**WHAT YOU NEED TO DO**: Pull every line containing "unverändert" from the listing.

════════════════

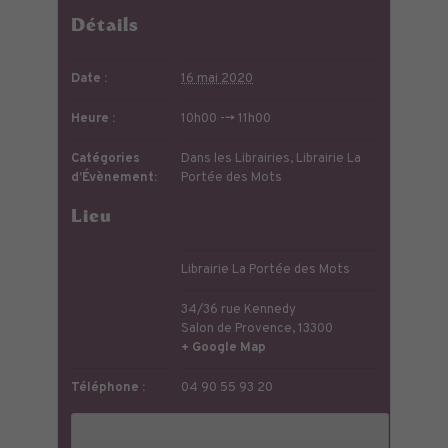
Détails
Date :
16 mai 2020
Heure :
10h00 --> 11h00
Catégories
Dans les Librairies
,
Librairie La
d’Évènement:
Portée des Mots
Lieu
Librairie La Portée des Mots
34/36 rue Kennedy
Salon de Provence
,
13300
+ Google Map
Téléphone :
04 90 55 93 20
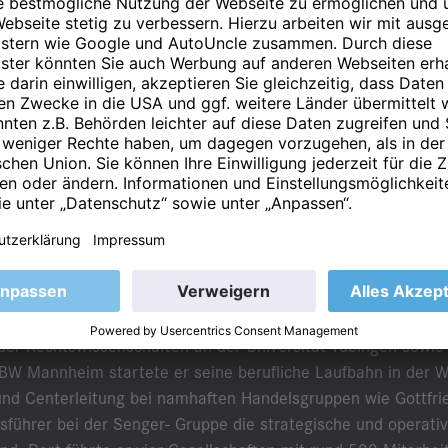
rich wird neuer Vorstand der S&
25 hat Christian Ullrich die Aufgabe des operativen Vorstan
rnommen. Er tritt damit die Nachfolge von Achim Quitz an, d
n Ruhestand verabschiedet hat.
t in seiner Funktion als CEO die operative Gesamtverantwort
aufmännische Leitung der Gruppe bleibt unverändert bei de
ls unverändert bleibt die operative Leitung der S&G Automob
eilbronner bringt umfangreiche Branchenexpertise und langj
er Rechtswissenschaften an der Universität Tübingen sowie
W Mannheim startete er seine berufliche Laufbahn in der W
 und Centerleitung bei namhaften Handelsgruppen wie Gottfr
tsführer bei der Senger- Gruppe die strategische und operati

════════════════

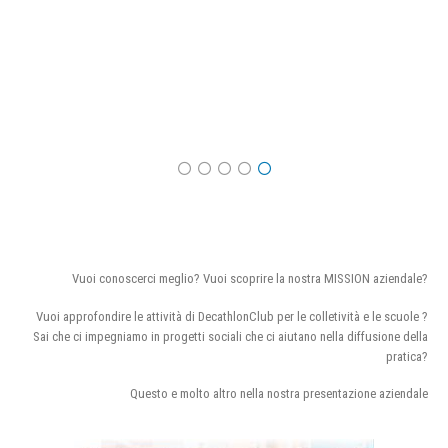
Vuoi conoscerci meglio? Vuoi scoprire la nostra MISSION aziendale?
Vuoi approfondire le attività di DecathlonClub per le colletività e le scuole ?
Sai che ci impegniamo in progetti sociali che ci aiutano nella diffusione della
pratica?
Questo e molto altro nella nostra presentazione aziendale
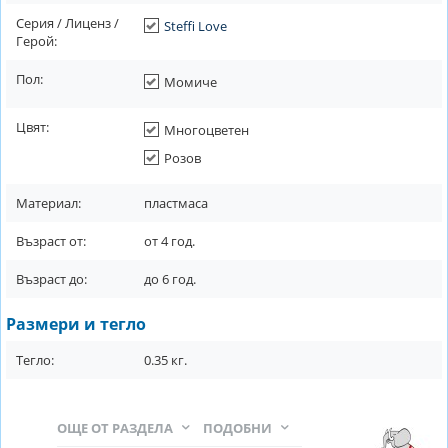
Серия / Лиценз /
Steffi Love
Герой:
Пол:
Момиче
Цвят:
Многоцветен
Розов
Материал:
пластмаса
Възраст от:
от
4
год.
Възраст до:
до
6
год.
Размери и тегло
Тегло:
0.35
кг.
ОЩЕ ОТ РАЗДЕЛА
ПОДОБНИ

════════════════

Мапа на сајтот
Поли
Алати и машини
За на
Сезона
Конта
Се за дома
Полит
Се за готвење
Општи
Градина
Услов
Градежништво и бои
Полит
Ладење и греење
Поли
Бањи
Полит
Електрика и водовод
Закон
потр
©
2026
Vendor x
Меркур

════════════════

**THE ANSWER**:
aufmännische Leitung der Gruppe bleibt unverändert bei de
ls unverändert bleibt die operative Leitung der S&G Automob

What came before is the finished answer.